(Listed entries begins)

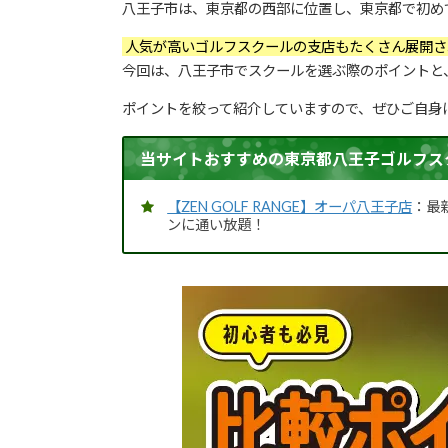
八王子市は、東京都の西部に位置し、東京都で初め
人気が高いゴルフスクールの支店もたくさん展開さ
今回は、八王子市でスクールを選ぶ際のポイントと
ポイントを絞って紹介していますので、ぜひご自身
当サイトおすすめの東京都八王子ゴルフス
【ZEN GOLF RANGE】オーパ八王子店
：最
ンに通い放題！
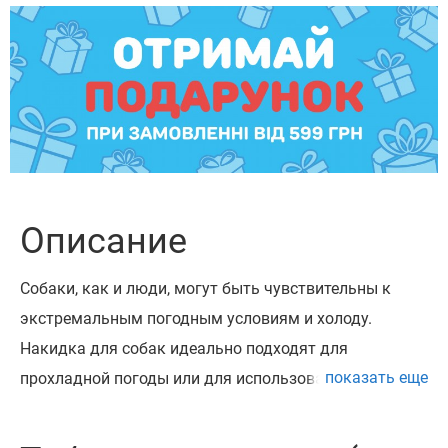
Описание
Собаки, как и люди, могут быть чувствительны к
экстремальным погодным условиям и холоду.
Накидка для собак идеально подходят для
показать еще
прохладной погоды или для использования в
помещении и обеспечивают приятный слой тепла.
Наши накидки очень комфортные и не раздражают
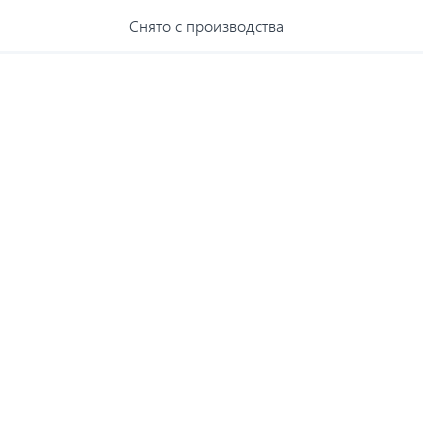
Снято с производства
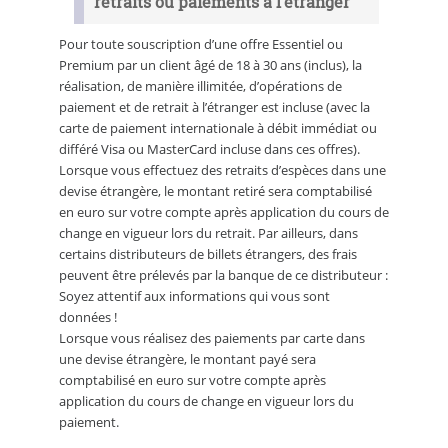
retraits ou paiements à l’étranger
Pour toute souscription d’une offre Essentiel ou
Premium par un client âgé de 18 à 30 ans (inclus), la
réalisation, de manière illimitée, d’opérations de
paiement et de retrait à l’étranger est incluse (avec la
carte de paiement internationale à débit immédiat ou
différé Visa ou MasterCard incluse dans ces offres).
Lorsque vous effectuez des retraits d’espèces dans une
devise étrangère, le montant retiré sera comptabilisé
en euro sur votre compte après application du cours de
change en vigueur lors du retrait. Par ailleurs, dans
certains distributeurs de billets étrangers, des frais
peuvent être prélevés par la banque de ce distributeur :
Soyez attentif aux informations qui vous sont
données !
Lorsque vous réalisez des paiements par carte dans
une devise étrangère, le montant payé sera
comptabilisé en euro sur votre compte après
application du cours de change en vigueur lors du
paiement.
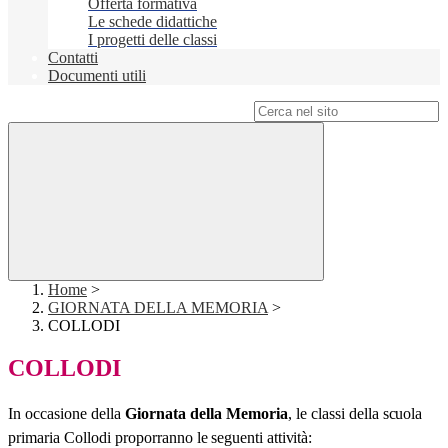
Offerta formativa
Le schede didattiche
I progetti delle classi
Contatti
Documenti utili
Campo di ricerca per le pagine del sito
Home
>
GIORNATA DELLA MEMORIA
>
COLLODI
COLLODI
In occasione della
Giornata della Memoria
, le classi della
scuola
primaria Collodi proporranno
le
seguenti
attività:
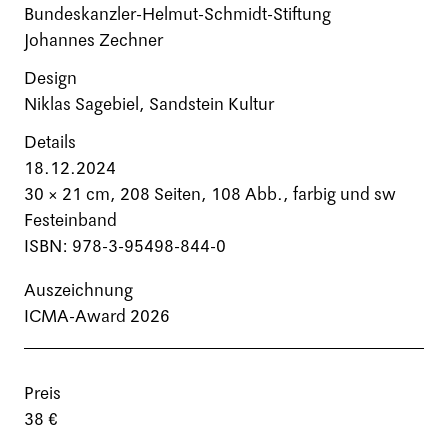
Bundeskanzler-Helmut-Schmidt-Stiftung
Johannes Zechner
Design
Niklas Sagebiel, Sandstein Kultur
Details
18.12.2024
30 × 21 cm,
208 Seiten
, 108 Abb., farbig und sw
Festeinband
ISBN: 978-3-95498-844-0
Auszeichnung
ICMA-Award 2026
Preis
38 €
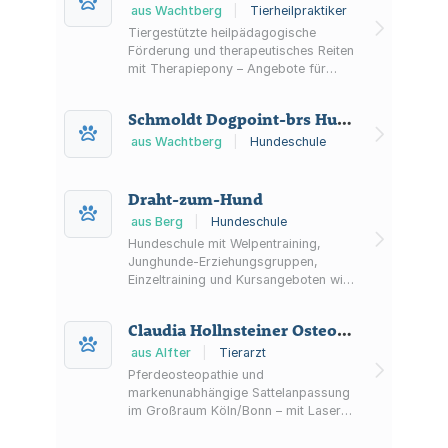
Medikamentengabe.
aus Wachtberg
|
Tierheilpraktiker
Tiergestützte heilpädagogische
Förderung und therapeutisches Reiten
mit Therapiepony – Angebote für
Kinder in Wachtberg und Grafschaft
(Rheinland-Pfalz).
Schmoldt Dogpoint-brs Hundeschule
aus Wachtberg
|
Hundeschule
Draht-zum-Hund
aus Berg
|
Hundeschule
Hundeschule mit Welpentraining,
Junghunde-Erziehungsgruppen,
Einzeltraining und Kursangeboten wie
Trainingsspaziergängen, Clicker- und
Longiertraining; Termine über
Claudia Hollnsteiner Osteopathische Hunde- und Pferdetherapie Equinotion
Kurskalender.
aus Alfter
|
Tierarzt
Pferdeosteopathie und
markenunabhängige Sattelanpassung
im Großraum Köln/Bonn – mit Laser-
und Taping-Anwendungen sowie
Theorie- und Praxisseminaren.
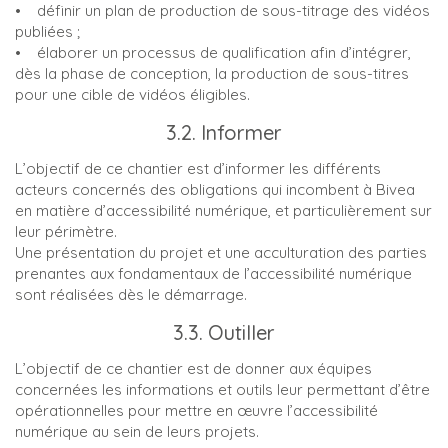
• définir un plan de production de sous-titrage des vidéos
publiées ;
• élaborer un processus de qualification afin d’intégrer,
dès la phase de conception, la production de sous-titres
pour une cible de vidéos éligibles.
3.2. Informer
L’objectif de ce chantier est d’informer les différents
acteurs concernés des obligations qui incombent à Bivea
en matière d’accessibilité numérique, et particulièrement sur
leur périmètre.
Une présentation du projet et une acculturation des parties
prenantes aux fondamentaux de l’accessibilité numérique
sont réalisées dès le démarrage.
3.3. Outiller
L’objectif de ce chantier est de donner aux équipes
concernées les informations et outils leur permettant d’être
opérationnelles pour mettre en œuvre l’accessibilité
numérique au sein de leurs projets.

(Listed entries ends)
(Listed entries begins)

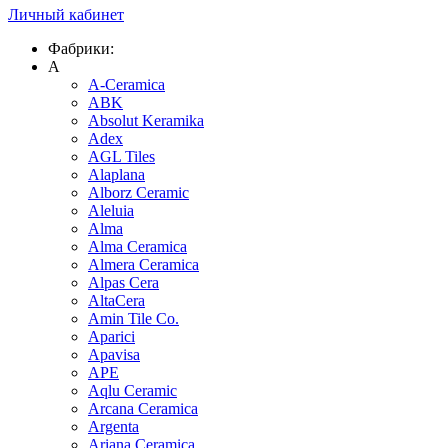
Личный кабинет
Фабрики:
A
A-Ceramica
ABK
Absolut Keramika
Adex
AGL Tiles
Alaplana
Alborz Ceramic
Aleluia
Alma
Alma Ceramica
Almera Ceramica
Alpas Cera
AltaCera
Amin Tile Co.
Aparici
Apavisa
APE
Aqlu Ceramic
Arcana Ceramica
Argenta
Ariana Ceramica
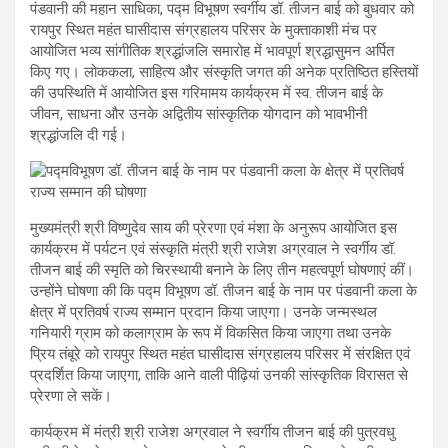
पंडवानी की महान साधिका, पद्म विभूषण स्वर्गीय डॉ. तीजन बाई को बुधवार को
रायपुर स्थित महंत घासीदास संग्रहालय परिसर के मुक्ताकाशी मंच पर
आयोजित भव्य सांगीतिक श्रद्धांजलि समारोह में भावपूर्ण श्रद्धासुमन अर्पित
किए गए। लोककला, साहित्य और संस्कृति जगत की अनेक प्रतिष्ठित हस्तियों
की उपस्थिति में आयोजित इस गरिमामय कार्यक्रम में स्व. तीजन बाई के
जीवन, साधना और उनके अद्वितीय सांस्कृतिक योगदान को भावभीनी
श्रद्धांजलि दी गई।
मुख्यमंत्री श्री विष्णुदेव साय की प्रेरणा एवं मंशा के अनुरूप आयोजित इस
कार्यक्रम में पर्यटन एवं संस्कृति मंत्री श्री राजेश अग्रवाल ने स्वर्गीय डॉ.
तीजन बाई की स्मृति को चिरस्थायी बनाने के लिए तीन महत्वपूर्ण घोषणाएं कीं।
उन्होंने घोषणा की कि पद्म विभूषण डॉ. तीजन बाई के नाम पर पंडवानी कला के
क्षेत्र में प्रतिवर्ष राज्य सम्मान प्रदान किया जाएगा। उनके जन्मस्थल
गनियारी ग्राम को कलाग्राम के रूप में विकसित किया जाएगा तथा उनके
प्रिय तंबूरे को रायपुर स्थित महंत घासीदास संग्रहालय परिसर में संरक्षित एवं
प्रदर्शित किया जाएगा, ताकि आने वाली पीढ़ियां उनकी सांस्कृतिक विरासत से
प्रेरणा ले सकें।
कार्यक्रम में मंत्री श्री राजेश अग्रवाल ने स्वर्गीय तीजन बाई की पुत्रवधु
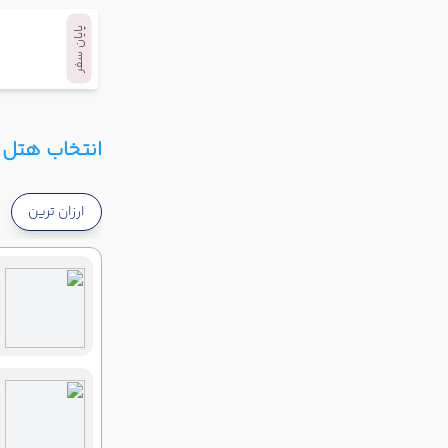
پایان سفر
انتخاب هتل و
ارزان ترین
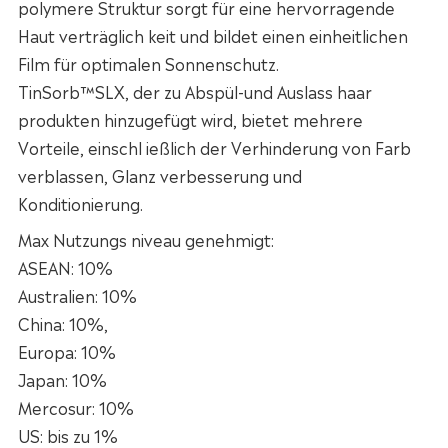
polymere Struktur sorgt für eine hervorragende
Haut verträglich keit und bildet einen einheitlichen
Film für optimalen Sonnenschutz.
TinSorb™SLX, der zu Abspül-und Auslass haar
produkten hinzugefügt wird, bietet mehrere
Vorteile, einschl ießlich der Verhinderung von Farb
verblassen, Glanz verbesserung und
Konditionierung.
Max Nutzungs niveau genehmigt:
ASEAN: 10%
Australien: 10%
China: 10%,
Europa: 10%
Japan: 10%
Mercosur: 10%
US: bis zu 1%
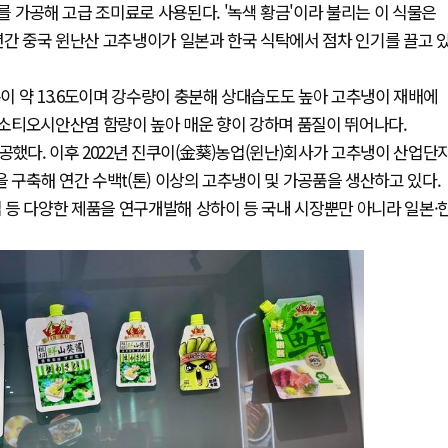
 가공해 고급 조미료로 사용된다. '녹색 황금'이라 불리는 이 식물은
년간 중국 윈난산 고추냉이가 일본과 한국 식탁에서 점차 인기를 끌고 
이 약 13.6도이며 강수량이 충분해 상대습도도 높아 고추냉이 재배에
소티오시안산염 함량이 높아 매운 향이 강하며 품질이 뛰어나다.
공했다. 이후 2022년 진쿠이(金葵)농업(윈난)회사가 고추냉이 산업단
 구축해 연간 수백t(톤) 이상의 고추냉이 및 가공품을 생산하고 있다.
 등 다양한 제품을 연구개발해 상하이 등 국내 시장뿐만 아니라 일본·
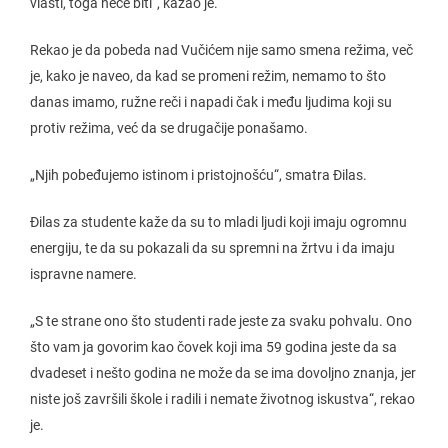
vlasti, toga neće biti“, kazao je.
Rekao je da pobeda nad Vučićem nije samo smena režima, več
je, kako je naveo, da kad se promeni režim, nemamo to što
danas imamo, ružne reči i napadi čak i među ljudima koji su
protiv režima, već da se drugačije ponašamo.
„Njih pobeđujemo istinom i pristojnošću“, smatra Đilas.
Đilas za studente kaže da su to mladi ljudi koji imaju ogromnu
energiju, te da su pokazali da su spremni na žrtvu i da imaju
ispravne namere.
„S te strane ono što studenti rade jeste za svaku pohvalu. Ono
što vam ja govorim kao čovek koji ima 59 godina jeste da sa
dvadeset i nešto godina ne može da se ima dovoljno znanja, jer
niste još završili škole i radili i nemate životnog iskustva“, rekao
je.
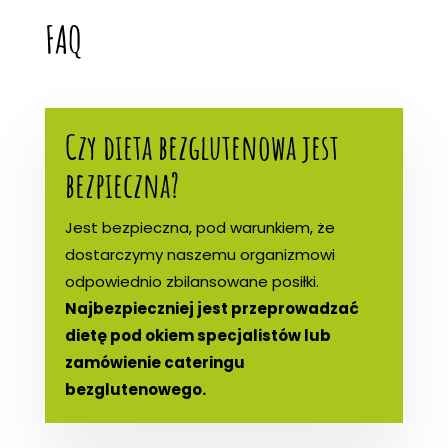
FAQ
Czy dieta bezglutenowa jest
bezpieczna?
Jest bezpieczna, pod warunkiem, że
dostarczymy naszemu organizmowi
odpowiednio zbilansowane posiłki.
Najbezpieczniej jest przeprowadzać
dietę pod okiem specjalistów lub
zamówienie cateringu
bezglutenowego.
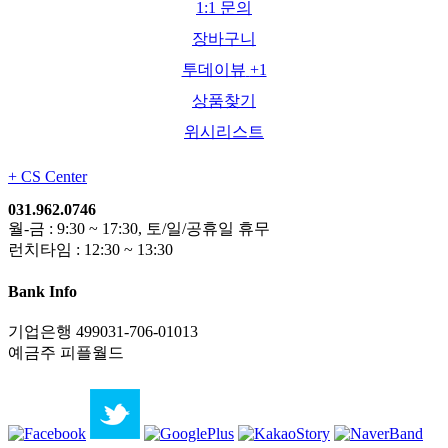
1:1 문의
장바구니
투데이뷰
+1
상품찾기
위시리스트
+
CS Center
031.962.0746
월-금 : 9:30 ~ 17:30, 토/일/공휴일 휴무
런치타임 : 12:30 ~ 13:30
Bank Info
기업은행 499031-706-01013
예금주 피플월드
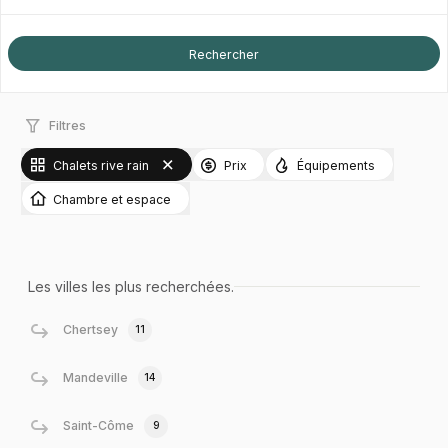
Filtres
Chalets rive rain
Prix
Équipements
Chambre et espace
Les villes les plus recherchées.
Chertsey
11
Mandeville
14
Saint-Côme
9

(Listed entries ends)

With the pictures removed, print only the lines starting at the line that has "八王子市は、東京都の西部に位置し、東京都で初め" and ending at the line that has "показать еще", both ends included, exactly as they stand above.

八王子市は、東京都の西部に位置し、東京都で初め
人気が高いゴルフスクールの支店もたくさん展開さ
今回は、八王子市でスクールを選ぶ際のポイントと
ポイントを絞って紹介していますので、ぜひご自身
当サイトおすすめの東京都八王子ゴルフス
【ZEN GOLF RANGE】オーパ八王子店
：最
ンに通い放題！
Описание
Собаки, как и люди, могут быть чувствительны к
экстремальным погодным условиям и холоду.
Накидка для собак идеально подходят для
показать еще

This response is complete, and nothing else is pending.